* _Work to be completed_
Which lines of the entries contain the string "each"? Please find them and copy them.

* _Exercise data_
————————

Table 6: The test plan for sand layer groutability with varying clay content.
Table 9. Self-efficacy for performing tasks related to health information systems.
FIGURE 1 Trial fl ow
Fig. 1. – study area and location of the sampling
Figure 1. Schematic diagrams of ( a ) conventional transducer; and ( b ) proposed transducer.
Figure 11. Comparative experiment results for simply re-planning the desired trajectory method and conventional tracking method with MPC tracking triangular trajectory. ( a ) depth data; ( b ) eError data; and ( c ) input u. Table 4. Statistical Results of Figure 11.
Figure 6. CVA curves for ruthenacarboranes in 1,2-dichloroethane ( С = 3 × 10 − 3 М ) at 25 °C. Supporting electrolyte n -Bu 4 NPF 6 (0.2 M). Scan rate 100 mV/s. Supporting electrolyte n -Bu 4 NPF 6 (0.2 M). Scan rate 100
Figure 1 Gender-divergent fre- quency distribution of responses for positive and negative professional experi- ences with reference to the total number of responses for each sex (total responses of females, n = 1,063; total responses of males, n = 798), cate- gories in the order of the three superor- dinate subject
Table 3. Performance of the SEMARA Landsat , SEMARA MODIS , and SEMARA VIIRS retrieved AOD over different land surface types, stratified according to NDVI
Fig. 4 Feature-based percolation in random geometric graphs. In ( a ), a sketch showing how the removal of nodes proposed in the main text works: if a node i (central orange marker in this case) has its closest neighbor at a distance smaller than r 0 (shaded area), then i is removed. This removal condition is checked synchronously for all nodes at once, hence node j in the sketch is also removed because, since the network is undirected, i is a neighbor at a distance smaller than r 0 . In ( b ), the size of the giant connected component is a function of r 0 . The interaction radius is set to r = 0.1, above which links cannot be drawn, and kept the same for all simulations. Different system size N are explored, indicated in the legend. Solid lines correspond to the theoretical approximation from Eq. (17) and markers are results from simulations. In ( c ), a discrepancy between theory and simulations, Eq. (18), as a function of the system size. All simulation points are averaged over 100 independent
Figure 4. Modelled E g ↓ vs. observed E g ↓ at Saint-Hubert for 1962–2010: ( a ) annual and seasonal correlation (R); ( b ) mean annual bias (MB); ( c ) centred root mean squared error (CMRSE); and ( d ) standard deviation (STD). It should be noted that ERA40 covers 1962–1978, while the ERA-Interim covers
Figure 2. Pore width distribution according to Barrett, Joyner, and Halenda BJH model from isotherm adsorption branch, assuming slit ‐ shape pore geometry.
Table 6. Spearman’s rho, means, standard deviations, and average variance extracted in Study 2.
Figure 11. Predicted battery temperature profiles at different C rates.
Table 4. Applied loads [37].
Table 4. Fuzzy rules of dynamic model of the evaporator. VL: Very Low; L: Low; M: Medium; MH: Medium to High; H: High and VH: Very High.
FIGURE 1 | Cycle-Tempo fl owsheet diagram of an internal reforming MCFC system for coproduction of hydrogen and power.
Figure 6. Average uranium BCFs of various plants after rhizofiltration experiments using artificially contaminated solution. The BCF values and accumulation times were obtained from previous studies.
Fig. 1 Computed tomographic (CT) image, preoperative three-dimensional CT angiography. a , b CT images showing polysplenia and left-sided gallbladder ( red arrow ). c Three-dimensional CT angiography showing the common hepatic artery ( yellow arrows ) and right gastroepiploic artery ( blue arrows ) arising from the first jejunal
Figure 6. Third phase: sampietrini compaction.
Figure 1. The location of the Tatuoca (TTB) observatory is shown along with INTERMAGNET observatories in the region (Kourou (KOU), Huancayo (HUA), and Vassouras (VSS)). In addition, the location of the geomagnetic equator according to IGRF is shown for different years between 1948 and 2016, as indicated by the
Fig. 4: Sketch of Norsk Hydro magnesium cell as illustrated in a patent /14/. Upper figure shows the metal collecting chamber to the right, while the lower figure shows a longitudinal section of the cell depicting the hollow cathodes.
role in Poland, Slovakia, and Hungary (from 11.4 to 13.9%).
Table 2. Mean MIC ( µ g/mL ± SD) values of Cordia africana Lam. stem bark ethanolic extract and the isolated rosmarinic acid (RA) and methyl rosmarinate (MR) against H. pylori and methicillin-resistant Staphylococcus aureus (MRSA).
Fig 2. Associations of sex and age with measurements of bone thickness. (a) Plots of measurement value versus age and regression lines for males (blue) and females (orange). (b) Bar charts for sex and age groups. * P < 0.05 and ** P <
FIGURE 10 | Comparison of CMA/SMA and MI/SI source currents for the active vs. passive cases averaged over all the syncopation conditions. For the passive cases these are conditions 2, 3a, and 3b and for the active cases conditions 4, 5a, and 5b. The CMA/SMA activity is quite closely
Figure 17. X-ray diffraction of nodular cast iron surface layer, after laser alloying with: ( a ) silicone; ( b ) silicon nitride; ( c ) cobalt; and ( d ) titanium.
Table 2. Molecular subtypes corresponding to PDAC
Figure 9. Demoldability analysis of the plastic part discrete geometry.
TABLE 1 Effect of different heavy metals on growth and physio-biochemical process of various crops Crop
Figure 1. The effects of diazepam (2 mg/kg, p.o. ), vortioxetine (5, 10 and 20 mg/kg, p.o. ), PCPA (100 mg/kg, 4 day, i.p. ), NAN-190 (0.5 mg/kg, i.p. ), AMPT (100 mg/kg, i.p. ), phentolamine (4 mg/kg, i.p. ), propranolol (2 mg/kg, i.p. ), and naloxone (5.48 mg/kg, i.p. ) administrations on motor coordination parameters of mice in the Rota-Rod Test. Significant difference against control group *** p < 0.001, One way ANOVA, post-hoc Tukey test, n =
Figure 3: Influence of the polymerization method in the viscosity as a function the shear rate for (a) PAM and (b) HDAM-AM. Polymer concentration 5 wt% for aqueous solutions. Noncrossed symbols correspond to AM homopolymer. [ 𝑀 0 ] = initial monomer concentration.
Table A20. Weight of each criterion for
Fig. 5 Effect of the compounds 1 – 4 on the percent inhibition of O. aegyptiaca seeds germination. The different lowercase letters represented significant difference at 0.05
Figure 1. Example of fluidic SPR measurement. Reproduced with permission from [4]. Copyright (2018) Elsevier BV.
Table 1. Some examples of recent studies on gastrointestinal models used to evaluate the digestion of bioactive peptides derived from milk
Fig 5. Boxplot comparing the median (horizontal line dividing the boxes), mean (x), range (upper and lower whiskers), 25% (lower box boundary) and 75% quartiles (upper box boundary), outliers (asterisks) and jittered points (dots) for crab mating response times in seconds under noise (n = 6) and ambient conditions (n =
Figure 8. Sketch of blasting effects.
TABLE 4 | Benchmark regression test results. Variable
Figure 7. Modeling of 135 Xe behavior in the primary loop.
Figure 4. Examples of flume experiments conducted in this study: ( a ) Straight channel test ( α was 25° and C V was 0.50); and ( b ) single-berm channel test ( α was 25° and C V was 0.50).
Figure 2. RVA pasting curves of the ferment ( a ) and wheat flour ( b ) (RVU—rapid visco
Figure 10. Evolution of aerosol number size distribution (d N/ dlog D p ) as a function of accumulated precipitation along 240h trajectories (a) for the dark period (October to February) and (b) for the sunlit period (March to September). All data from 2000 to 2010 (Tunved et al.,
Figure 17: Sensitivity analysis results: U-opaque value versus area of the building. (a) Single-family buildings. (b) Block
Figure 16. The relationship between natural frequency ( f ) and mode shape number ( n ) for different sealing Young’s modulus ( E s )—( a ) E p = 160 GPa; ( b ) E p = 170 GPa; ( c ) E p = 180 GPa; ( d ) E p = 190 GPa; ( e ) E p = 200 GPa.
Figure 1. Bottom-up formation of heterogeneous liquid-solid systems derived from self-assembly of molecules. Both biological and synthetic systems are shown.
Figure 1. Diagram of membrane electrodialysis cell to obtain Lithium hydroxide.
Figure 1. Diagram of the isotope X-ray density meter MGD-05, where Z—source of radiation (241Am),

————————

* _Answer to the problem_
Figure 1 Gender-divergent fre- quency distribution of responses for positive and negative professional experi- ences with reference to the total number of responses for each sex (total responses of females, n = 1,063; total responses of males, n = 798), cate- gories in the order of the three superor- dinate subject
Table A20. Weight of each criterion for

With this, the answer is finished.